[Records drawn from a data source]
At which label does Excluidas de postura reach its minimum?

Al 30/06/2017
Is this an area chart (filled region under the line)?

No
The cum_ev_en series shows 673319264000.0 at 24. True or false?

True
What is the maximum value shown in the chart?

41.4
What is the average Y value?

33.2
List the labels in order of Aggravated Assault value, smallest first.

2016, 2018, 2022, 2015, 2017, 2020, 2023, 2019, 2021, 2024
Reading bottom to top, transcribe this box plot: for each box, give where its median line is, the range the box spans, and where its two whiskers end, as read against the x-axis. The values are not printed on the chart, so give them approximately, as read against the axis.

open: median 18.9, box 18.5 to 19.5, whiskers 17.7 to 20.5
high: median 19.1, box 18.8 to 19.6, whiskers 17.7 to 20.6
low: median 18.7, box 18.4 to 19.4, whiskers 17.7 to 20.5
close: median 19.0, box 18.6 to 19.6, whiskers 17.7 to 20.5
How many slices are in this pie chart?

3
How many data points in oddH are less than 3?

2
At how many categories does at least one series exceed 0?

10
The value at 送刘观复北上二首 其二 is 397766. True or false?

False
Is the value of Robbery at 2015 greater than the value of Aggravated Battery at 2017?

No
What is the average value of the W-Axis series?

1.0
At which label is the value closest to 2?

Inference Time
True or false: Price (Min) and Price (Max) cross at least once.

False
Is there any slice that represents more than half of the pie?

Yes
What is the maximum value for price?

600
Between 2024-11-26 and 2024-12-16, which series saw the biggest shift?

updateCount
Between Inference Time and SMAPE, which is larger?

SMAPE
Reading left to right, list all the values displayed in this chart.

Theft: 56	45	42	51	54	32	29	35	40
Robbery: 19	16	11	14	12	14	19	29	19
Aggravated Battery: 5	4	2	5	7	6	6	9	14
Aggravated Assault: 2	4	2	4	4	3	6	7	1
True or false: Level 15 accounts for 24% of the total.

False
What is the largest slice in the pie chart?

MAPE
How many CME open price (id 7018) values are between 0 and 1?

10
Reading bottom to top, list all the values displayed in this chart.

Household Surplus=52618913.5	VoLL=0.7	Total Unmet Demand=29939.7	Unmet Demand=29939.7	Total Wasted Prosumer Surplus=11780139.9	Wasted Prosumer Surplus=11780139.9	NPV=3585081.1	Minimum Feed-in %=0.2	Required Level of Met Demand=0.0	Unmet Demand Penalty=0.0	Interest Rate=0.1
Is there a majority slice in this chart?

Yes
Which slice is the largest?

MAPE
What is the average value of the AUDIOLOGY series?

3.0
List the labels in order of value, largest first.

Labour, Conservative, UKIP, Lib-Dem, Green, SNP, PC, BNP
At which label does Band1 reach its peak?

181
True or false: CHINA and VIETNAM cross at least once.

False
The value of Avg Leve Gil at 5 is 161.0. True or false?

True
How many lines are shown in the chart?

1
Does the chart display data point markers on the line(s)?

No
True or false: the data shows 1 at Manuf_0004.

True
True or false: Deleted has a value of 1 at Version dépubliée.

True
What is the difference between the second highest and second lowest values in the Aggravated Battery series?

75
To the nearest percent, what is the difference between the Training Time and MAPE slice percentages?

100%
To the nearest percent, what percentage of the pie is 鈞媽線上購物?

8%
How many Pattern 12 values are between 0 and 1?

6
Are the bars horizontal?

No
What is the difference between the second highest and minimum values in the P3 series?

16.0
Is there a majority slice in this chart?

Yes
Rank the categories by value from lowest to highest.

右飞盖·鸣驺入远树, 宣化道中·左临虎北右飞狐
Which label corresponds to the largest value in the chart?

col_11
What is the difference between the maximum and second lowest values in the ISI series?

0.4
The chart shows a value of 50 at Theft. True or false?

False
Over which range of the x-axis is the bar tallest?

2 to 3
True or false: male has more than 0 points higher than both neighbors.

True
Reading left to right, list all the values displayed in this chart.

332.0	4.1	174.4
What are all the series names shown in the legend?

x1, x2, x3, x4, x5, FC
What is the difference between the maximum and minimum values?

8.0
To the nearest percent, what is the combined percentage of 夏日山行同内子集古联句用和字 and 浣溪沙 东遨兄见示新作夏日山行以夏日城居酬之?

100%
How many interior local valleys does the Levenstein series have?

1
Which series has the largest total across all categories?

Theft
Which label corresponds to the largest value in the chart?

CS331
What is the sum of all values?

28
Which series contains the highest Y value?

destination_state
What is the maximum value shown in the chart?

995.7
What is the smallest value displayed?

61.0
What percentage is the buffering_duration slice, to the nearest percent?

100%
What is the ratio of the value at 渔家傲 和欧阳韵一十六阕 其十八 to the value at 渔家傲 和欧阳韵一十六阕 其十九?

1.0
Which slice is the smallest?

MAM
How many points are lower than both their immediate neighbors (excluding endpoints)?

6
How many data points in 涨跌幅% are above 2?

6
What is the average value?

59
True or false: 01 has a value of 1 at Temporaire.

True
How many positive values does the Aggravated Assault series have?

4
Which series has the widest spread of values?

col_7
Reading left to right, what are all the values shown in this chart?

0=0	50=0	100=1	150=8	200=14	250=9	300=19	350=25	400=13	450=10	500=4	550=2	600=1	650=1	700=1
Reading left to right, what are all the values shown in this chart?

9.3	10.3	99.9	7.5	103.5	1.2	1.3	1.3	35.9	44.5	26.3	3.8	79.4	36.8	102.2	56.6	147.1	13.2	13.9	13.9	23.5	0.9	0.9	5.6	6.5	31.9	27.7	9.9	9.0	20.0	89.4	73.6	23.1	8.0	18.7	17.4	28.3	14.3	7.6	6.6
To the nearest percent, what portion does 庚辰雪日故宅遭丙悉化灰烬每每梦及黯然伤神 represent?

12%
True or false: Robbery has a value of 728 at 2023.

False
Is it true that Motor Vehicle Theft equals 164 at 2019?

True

» **Task requirements**: Print the records verbatim, starting at the line that contains "x1, x2, x3, x4, x5, FC" and ending at the line that contains "Which slice is the smallest?", both included.

» **Output below**:
x1, x2, x3, x4, x5, FC
What is the difference between the maximum and minimum values?

8.0
To the nearest percent, what is the combined percentage of 夏日山行同内子集古联句用和字 and 浣溪沙 东遨兄见示新作夏日山行以夏日城居酬之?

100%
How many interior local valleys does the Levenstein series have?

1
Which series has the largest total across all categories?

Theft
Which label corresponds to the largest value in the chart?

CS331
What is the sum of all values?

28
Which series contains the highest Y value?

destination_state
What is the maximum value shown in the chart?

995.7
What is the smallest value displayed?

61.0
What percentage is the buffering_duration slice, to the nearest percent?

100%
What is the ratio of the value at 渔家傲 和欧阳韵一十六阕 其十八 to the value at 渔家傲 和欧阳韵一十六阕 其十九?

1.0
Which slice is the smallest?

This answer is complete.